Eli-cel, marketed as Skysona by Bluebird Bio, is a gene therapy that involves the transplant of autologous CD34+ cells that have been transduced with a lentiviral vector containing ABCD1 complementary DNA. The therapy was approved by the U.S. Food and Drug Administration in 2022 for treatment of males, aged 4 to 17 years old, with evidence of early and active cerebral ALD.
Two completed trials (ALD-102 and ALD-104) with ongoing long-term follow-up were integrated into the LTF-304 study. Seven patients developed hematologic cancer — six with myelodysplastic syndrome (MDS) and one with acute myeloid leukemia (AML). Five patients with MDS subsequently underwent allogeneic HSCT, with 4 remaining free of MDS without recurrence of symptoms of cerebral ALD; one patient died from presumed graft-versus-host disease after HSCT. The patient with AML also underwent HSCT and is alive. The most recent patient to develop MDS is alive and awaiting HSCT.
The researchers concluded that the cases were associated with clonal vector insertions within oncogenes and clonal evolution with acquisition of somatic genetic defects.
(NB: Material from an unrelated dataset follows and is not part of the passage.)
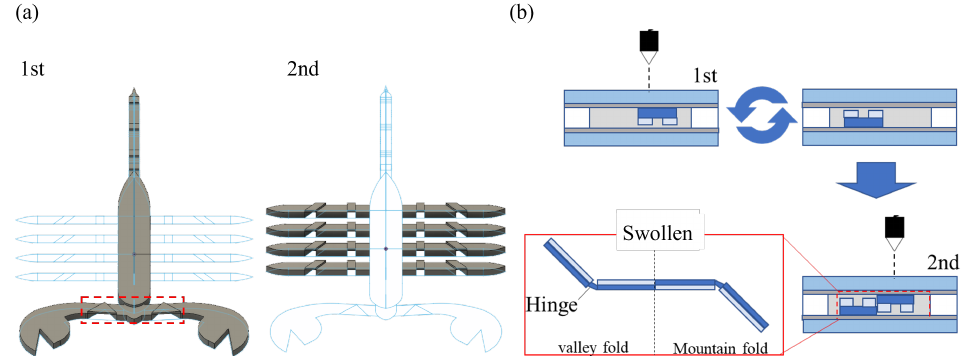
Figure 9. The 4D printing of the scorpion model. ( a ) The two-step method of 3D printing of the scorpion. In the first step, the body and scissor parts are 3D printed. In the second step, the previously printed body and scissors are flipped over and then the eight legs are 3D printed. ( b ) The actual 3D printing process. After the first step of 3D printing, the silicone mold is turned over and the part to be made in the second step is 3D printed from the opposite side. This enables the 4D printing of both valley and mountain folds as in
In an accompanying editorial, Cynthia E. Dunbar, of the translational Stem Cell Biology Branch of the National Heart, Lung, and Blood Institute, noted that survival following fully matched HSCT was not as great as with eli-cel. In addition, it’s estimated that only 20% of the boys with cerebral ALD have a matched donor for HSCT.
“Autologous gene therapy for cerebral adrenoleukodystrophy has, strikingly, preserved neurologic function and extended life in patients treated early in the disease course, and I hope that vector modifications can make the process less genotoxic in the future,” Dunbar wrote.